Black hairy tongue may be associated with several conditions that may be predisposing factors in its causation: smoking, use of oral antibiotics, interferon treatment, xerostomia, psychotropic drugs, and presence of Candida on the surface of the tongue.
This lesion may be differentiated both clinically and histologically from oral hairy leukoplakia, which is seen in human immunodeficiency virus (HIV)–infected patients. Hairy leukoplakia is usually seen on the lateral surface of the tongue, at first in corrugated patches, then with time, as solid white plaques that are adherent. Microscopic examination reveals acanthosis, parakeratosis, irregular projections of keratin, and vacuolated keratinocytes with Epstein-Barr virus (EBV) present within them.

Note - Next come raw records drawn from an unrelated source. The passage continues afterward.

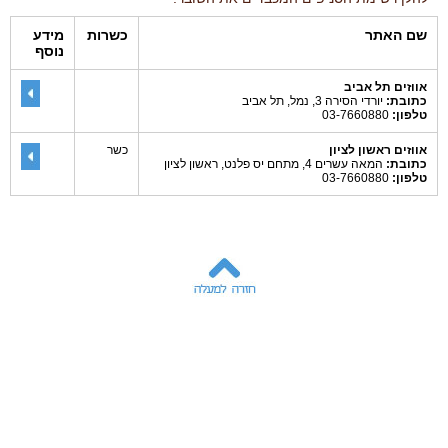
שם האתר
כשרות
מידע
נוסף
אווזים תל אביב
כתובת:
יורדי הסירה 3, נמל, תל אביב
טלפון:
03-7660880
אווזים ראשון לציון
כשר
כתובת:
המאה עשרים 4, מתחם יס פלנט, ראשון לציון
טלפון:
03-7660880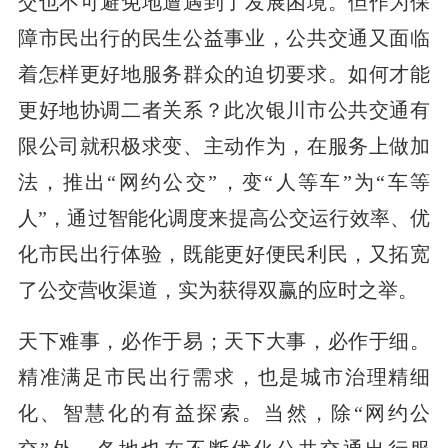
交也不可避免地遭遇到了发展困境。但作为保
障市民出行的民生公益事业，公共交通又面临
着怎样更好地服务群众的迫切要求。如何才能
更好地协调二者关系？此次银川市公共交通有
限公司就积极求变、主动作为，在服务上做加
法，推出“网约公交”，变“人等车”为“车等
人”，通过智能化调度来提高公交运行效率、优
化市民出行体验，既能更好便民利民，又拓宽
了公交营收渠道，实为获得双赢的应时之举。
天下难事，必作于易；天下大事，必作于细。
精准满足市民出行需求，也是城市治理精细
化、智慧化的有益探索。当然，除“网约公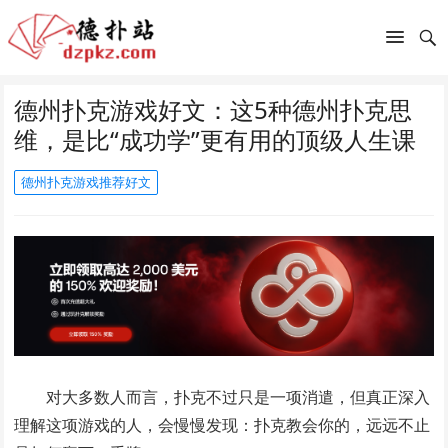
德州扑克游戏好文：这5种德州扑克思
维，是比“成功学”更有用的顶级人生课
德州扑克游戏推荐好文
对大多数人而言，扑克不过只是一项消遣，但真正深入
理解这项游戏的人，会慢慢发现：扑克教会你的，远远不止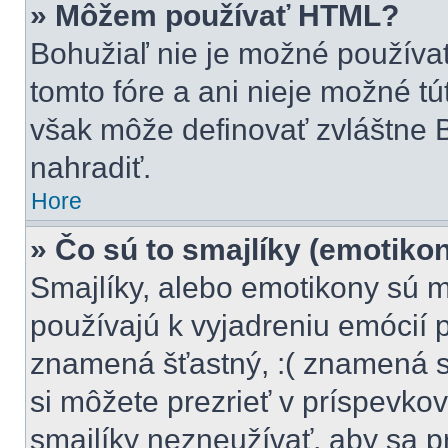
» Môžem používať HTML?
Bohužiaľ nie je možné použív
tomto fóre a ani nieje možné t
však môže definovať zvláštne
nahradiť.
Hore
» Čo sú to smajlíky (emotiko
Smajlíky, alebo emotikony sú m
používajú k vyjadreniu emócií 
znamená šťastný, :( znamená 
si môžete prezrieť v príspevkov
smajlíky nezneužívať, aby sa p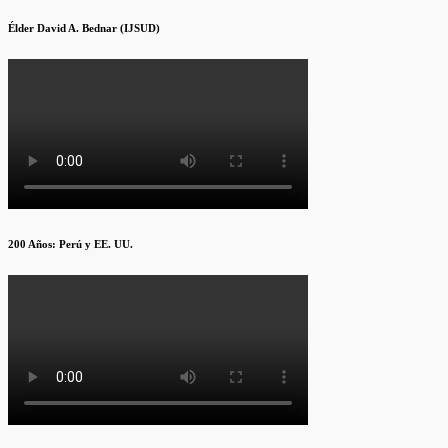
Élder David A. Bednar (IJSUD)
200 Años: Perú y EE. UU.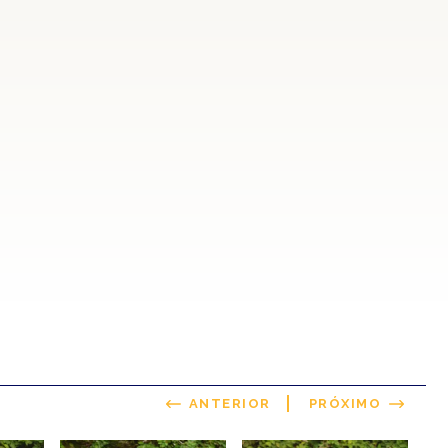
ANTERIOR
PRÓXIMO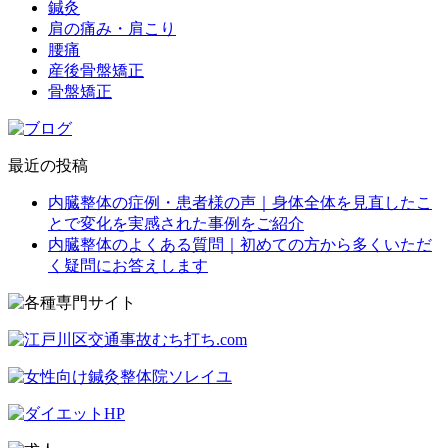
鍼灸
肩の痛み・肩こり
腰痛
産後骨盤矯正
骨盤矯正
最近の投稿
内臓整体の症例・患者様の声｜身体全体を見直したこ
とで変化を実感された事例をご紹介
内臓整体のよくある質問｜初めての方から多くいただ
く疑問にお答えします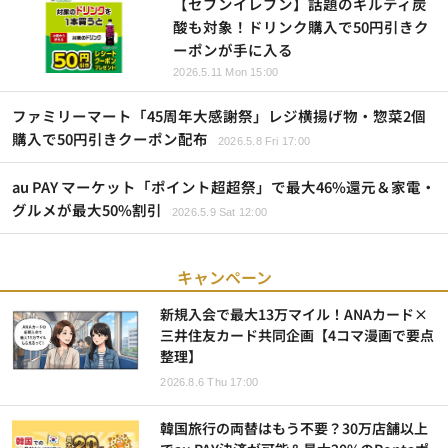
【セブンイレブン】話題のギルティ炭
酸も対象！ドリンク購入で50円引きク
ーポンが手に入る
2026.5.11 Mon 15:00
ファミリーマート「45周年大感謝祭」レジ横揚げ物・惣菜2個
購入で50円引きクーポン配布
2026.5.8 Fri 17:00
au PAY マーケット「ポイント超超祭」で最大46%還元＆家電・
グルメが最大50%割引
2026.5.9 Sat 12:00
キャンペーン
新規入会で最大13万マイル！ANAカード×
三井住友カード共同企画【4コマ漫画で要点
整理】
2026.8.6 Thu 17:00
韓国旅行の両替はもう不要？30万店舗以上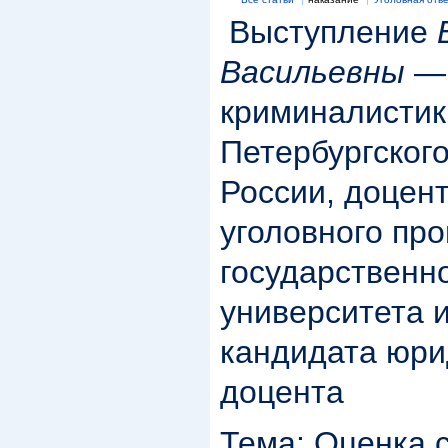
Выступление
Васильевны
— 
криминалистик
Петербургског
России, доцен
уголовного про
государственно
университета и
кандидата юри
доцента
Тема: Оценка с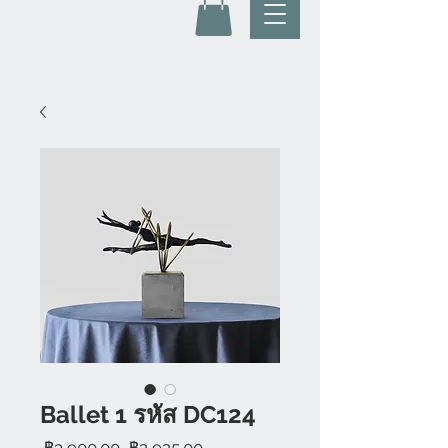
Ballet 1 รหัส DC124
ราคา
ราคา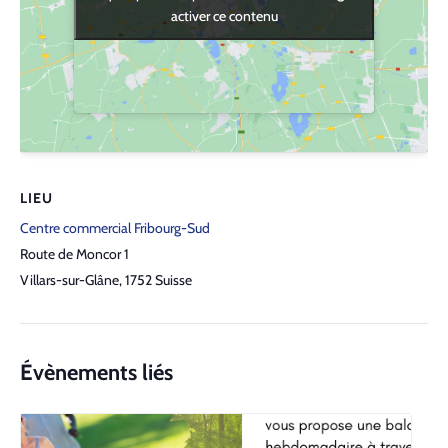
activer ce contenu
activer ce contenu
LIEU
Centre commercial Fribourg-Sud
Route de Moncor 1
Villars-sur-Glâne
,
1752
Suisse
Évènements liés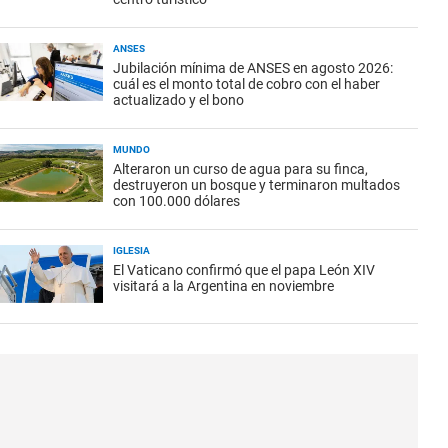
ANSES
Jubilación mínima de ANSES en agosto 2026:
cuál es el monto total de cobro con el haber
actualizado y el bono
MUNDO
Alteraron un curso de agua para su finca,
destruyeron un bosque y terminaron multados
con 100.000 dólares
IGLESIA
El Vaticano confirmó que el papa León XIV
visitará a la Argentina en noviembre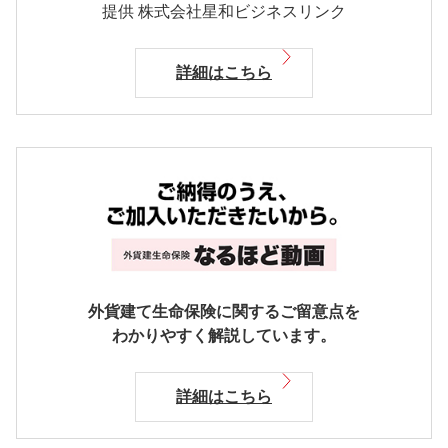
提供 株式会社星和ビジネスリンク
詳細はこちら
外貨建て生命保険に関するご留意点を
わかりやすく解説しています。
詳細はこちら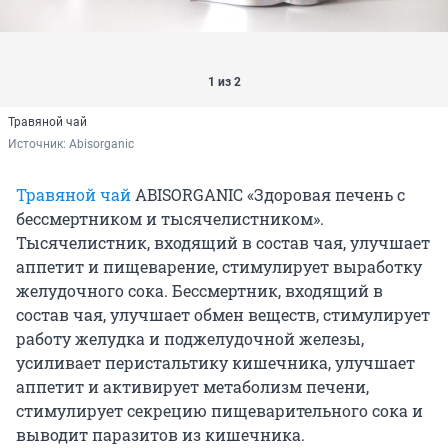
1 из 2
Травяной чай
Источник: 
Abisorganic
Травяной чай
ABISORGANIC «Здоровая печень с
бессмертником и тысячелистником».
Тысячелистник, входящий в состав чая, улучшает
аппетит и пищеварение, стимулирует выработку
желудочного сока. Бессмертник, входящий в
состав чая, улучшает обмен веществ, стимулирует
работу желудка и поджелудочной железы,
усиливает перистальтику кишечника, улучшает
аппетит и активирует метаболизм печени,
стимулирует секрецию пищеварительного сока и
выводит паразитов из кишечника.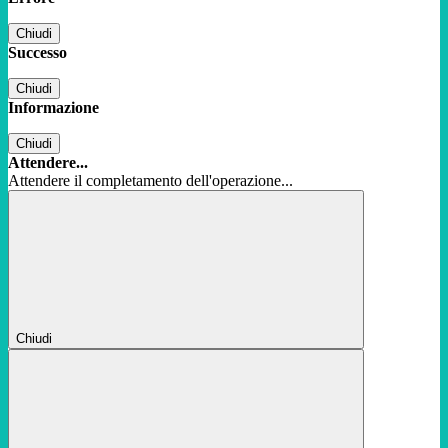
Chiudi
Successo
Chiudi
Informazione
Chiudi
Attendere...
Attendere il completamento dell'operazione...
Chiudi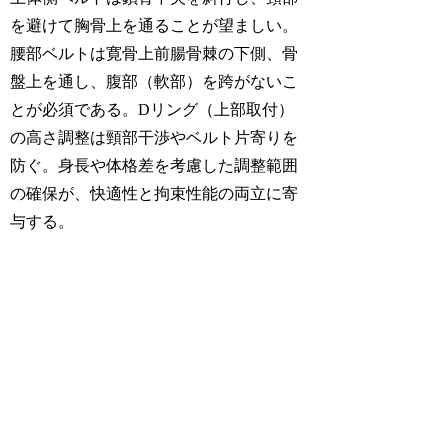
を避けて胸骨上を通ることが望ましい。
腰部ベルトは寛骨上前腸骨棘の下側、骨
盤上を通し、腹部（軟部）を跨がないこ
とが必須である。Dリング（上部取付）
の高さ調整は頸部干渉やベルト片寄りを
防ぐ。身長や体格差を考慮した調整範囲
の確保が、快適性と拘束性能の両立に寄
与する。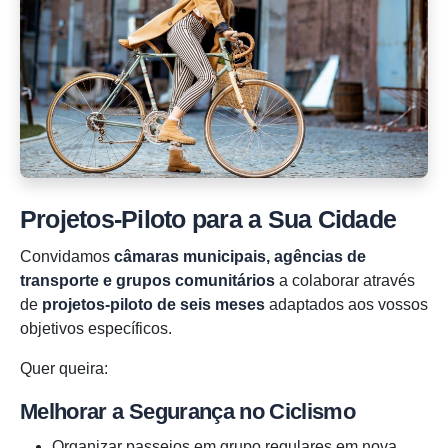
Projetos-Piloto para a Sua Cidade
Convidamos
câmaras municipais, agências de
transporte e grupos comunitários
a colaborar através
de
projetos-piloto de seis meses
adaptados aos vossos
objetivos específicos.
Quer queira:
Melhorar a Segurança no Ciclismo
Organizar passeios em grupo regulares em nova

A toothbrush may be used to scrub off the projections, either alone, with 1%–2% hydrogen peroxide, or after application of tretinoin gel, 40% aqueous solution of urea, or papain (meat tenderizer). Such predisposing local factors as smoking, antibiotics, and oxidizing agents should be eliminated, if possible, and scrupulous oral hygiene maintained.